Un sourire cruel dévoila ses dents jaunes et il fit signe à l’un de ses soldats qui se tenait dans le dos d’Ambre.

Ils allaient sortir de ce château, se rassura-t-elle aussitôt. Ils seraient bientôt loin des Gloutons, alors elle parlerait avec le balafré. Elle l’interrogerait sur leur position, sur la région, sur ce qu’il savait du naufrage. Elle jouerait d’abord la carte de la candeur, de la petite fille un peu idiote qui cherche à comprendre. Et si cela échouait, elle userait de ses capacités pour prendre le contrôle. Pour exiger. Avant de libérer ses camarades.

Ambre poussa un long soupir. Oui, ils étaient presque tirés d’affaire, mais il resterait à retrouver les autres. Retrouver Matt. Même si Entropia devait recouvrir la terre, Ambre ne pouvait envisager le monde dans le chaos sans la présence de Matt à ses côtés. Main dans la main.

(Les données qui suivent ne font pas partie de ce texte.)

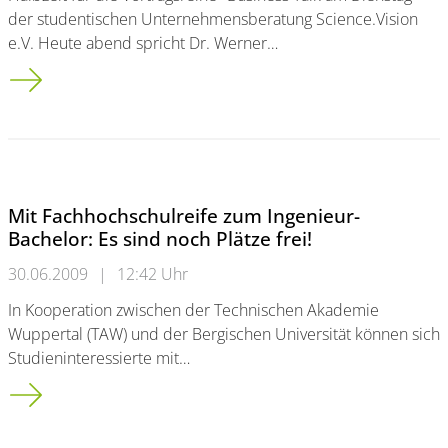
der studentischen Unternehmensberatung Science.Vision
e.V. Heute abend spricht Dr. Werner…
Halbzeit für den Business Talk
Mit Fachhochschulreife zum Ingenieur-
Bachelor: Es sind noch Plätze frei!
30.06.2009
|
12:42 Uhr
In Kooperation zwischen der Technischen Akademie
Wuppertal (TAW) und der Bergischen Universität können sich
Studieninteressierte mit…
Mit Fachhochschulreife zum Ingenieur-Bachelor: Es sind noch P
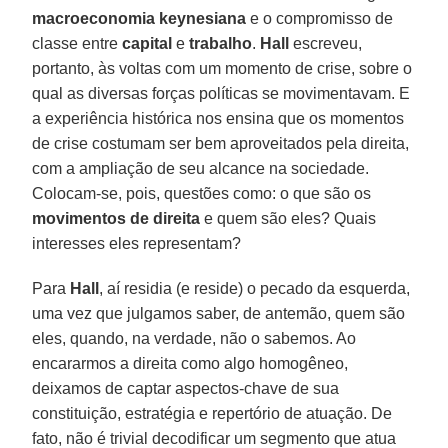
macroeconomia keynesiana
e o compromisso de
classe entre
capital
e
trabalho
.
Hall
escreveu,
portanto, às voltas com um momento de crise, sobre o
qual as diversas forças políticas se movimentavam. E
a experiência histórica nos ensina que os momentos
de crise costumam ser bem aproveitados pela direita,
com a ampliação de seu alcance na sociedade.
Colocam-se, pois, questões como: o que são os
movimentos de direita
e quem são eles? Quais
interesses eles representam?
Para
Hall
, aí residia (e reside) o pecado da esquerda,
uma vez que julgamos saber, de antemão, quem são
eles, quando, na verdade, não o sabemos. Ao
encararmos a direita como algo homogêneo,
deixamos de captar aspectos-chave de sua
constituição, estratégia e repertório de atuação. De
fato, não é trivial decodificar um segmento que atua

Un soldat vint se placer derrière la jeune femme et il referma un collier autour de son cou. Elle perçut le déclic d’un cadenas. Le métal glacial lui fila la chair de poule.

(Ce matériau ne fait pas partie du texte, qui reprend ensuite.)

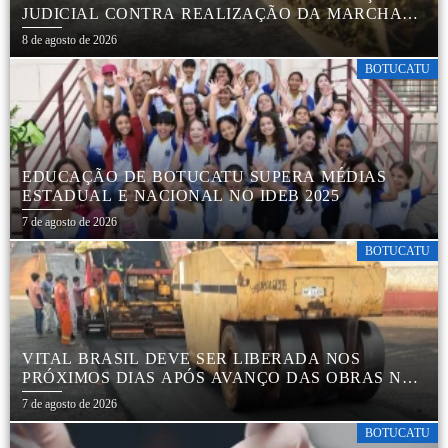
JUDICIAL CONTRA REALIZAÇÃO DA MARCHA
DA MACONHA EM BOTUCATU
8 de agosto de 2026
BOTUCATU
EDUCAÇÃO DE BOTUCATU SUPERA MÉDIAS
ESTADUAL E NACIONAL NO IDEB 2025
7 de agosto de 2026
BOTUCATU
VITAL BRASIL DEVE SER LIBERADA NOS
PRÓXIMOS DIAS APÓS AVANÇO DAS OBRAS NA
REGIÃO DA RODOVIÁRIA
7 de agosto de 2026
BOTUCATU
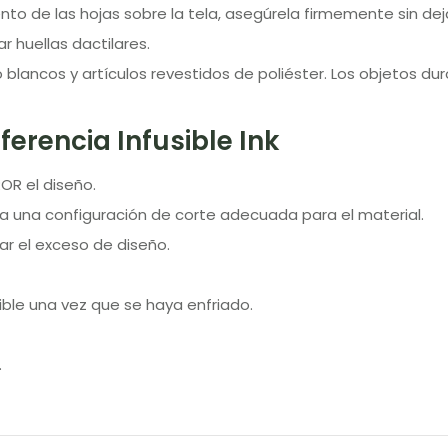
nto de las hojas sobre la tela, asegúrela firmemente sin dej
r huellas dactilares.
 o blancos y artículos revestidos de poliéster. Los objetos du
ferencia Infusible Ink
OR el diseño.
ja una configuración de corte adecuada para el material.
ar el exceso de diseño.
ible una vez que se haya enfriado.
.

Le balafré fit un pas en arrière pour l’admirer, sans se départir de son sourire féroce.

Tout à coup, Ambre sentit que le froid du métal se propageait en elle. Et à mesure qu’il descendait, elle comprenait que son altération se flétrissait. Prise de panique, elle voulut l’arracher mais il était solidement verrouillé sur sa nuque, et bientôt plus aucune force exceptionnelle n’anima son corps.

Les derniers reliquats de son altération s’épuisèrent, dispersés par le sinistre collier, et Ambre s’effondra.

Elle n’était plus portée par son énergie. Elle n’avait plus aucune force. C’en était terminé d’elle.

Même le Cœur de la Terre ne bougeait plus. Comme s’il l’avait désertée. Ou comme s’il était mort.